Mr. Van Brunt’s comments included:

  • 2010 was a good year regarding revenue, bringing in approximately $1.4 million
  • Major cuts were made in operating expenses in 2010
  • The department is now at the point where all of the recreation programs are covering their costs
  • He is trying to come up with ways in which the recreation programs can contribute more towards park maintenance for their use of the fields and parks
  • Park maintenance is already off-set by several camps and clinics and rental fees for the parks and pavilions
  • Administrative fee costs also help to offset park maintenance costs
  • There may be consideration of charging for utility expenses
  • Community Services is a very difficult area to consider cuts
  • Randolph does not charge the residents who use the bus service for shopping and medical appointments—often the people who use this service offer a small donation
  • It is a vital service for the people that use it
  • It is getting difficult in trying to find additional revenue sources—administrative fees for sports programs may be increased
  • Membership fees at Randolph Lake will likely be increased this year
  • He will focus more this year on recouping utility costs and maintenance costs
  • Many costs can not be recouped, such as the amount of time spent maintaining the trail system or working out the details of the deer hunts in town
  • Over the last two or three years, revenues have increased and staff has been cut
  • Many areas can not get any lower without causing safety issues and complaints from residents
  • Shared services for park maintenance is not likely to be viable for Randolph

Manager Lovell’s comments included:

  • The impending retirement of Mr.

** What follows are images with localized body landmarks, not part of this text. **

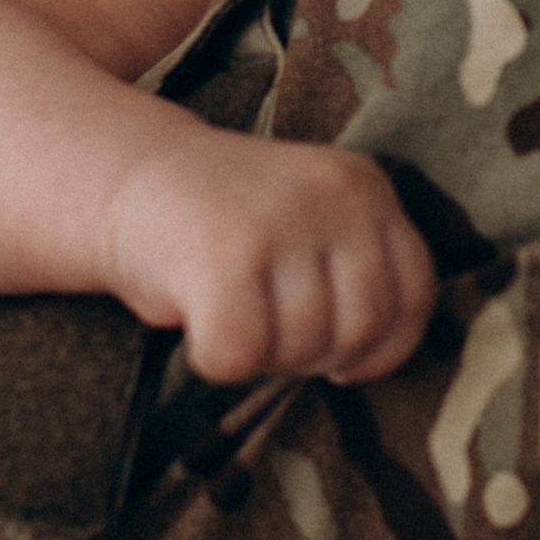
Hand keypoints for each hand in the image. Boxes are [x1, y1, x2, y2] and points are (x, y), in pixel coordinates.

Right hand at [104, 134, 436, 384]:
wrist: (123, 175)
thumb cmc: (223, 225)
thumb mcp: (310, 226)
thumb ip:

Van Brunt this year will impact the organization
  • He must figure out where the organization can generate more income to cover all costs, including park maintenance
  • He needs to consider if certain operations can be moved to the private sector
  • Facilities such as Randolph Lake and the Artworks Studio have done well in the past but must remain viable and cover their costs
  • Community services like dial-a-ride are vital and serve many residents who have spent a lifetime paying taxes to this community and now are in need of this service and wish to remain in the community
  • The Community Services building is going to go through a transition this year with the renovations proposed for that site

Manager Lovell provided a document to the Council showing each department and each employee’s salary and benefit information so that the Council can see how much each employee costs the organization. Employees with benefits are expensive, with police officers being the most expensive.

e. Mark Caputo

Mr. Caputo will give his presentation to the Council at their meeting on February 3.


Seeing no one from the public, the public portion was closed.


Mayor Mitsch adjourned the meeting at 11:45 a.m.